Detected change data
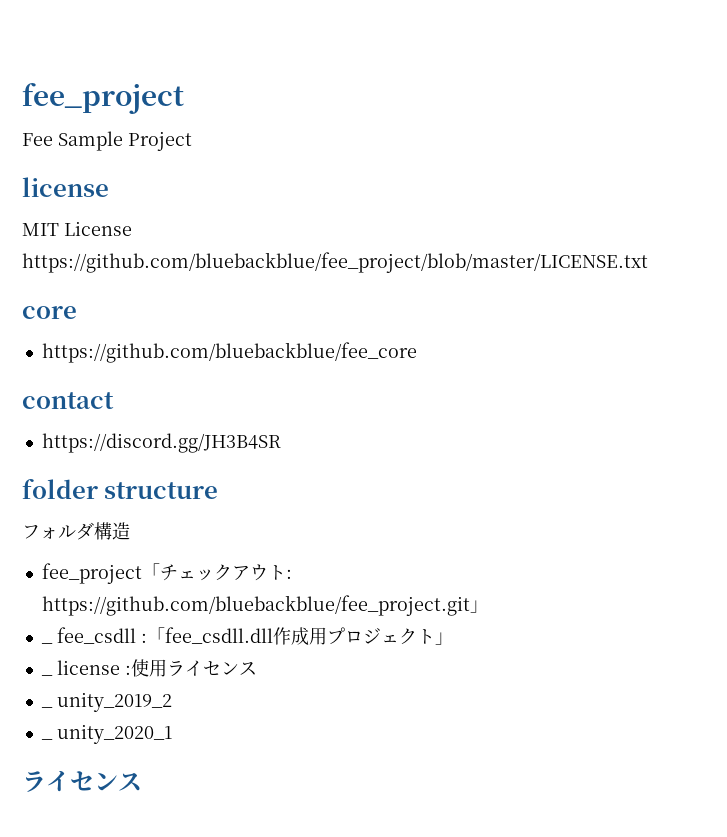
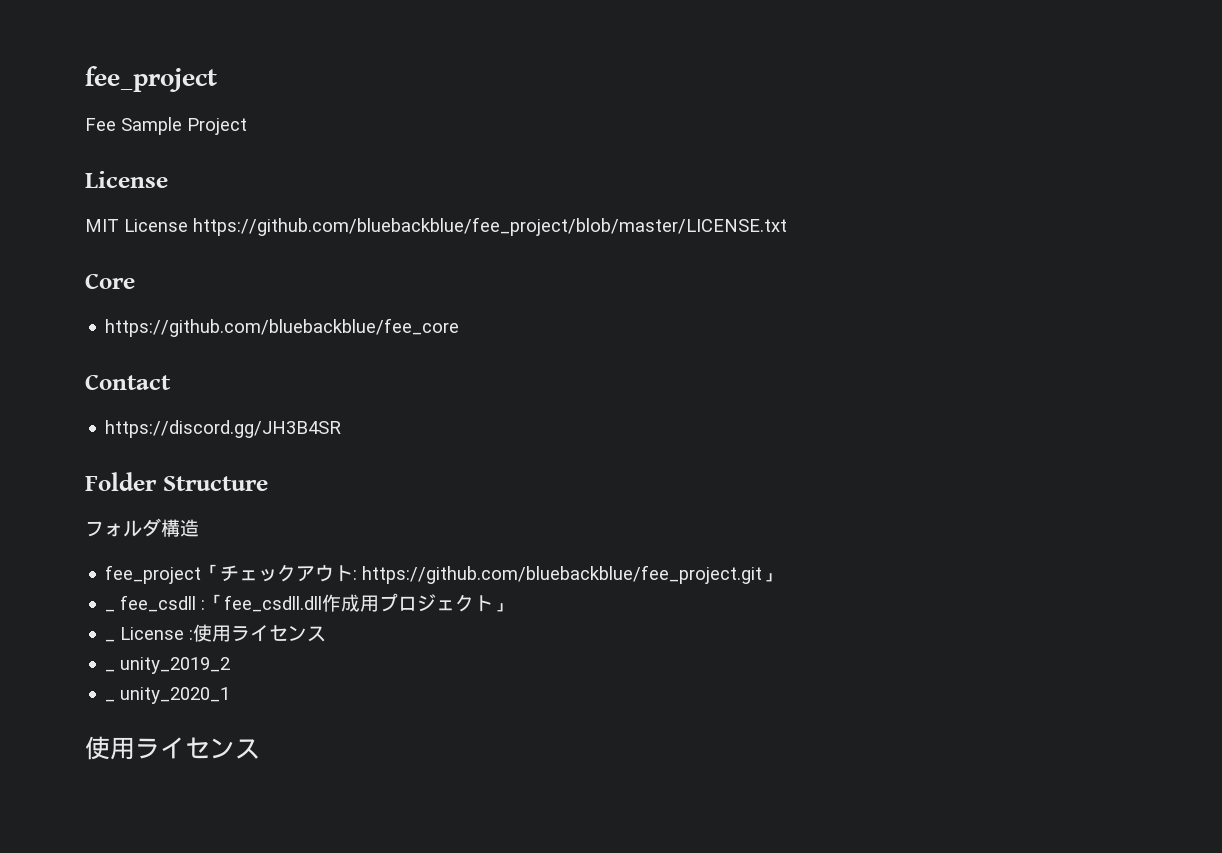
[22,177,109,197] license -> [85,171,168,188] License
[22,306,77,319] core -> [85,273,135,289] Core
[22,392,114,409] contact -> [85,374,171,390] Contact
[22,478,219,499] folder structure -> [85,472,268,491] Folder Structure
[56,660,120,675] license -> [120,627,185,640] License
(172, 734) none -> [85,736,135,760] 使用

▸ **Problem requirements**
Output the lines of the data exactly, starting at the first and ending with the line that has "[56,660,120,675] license ->". Pictures are not part of it.

▸ **Response for this exercise**
[22,177,109,197] license -> [85,171,168,188] License
[22,306,77,319] core -> [85,273,135,289] Core
[22,392,114,409] contact -> [85,374,171,390] Contact
[22,478,219,499] folder structure -> [85,472,268,491] Folder Structure
[56,660,120,675] license -> [120,627,185,640] License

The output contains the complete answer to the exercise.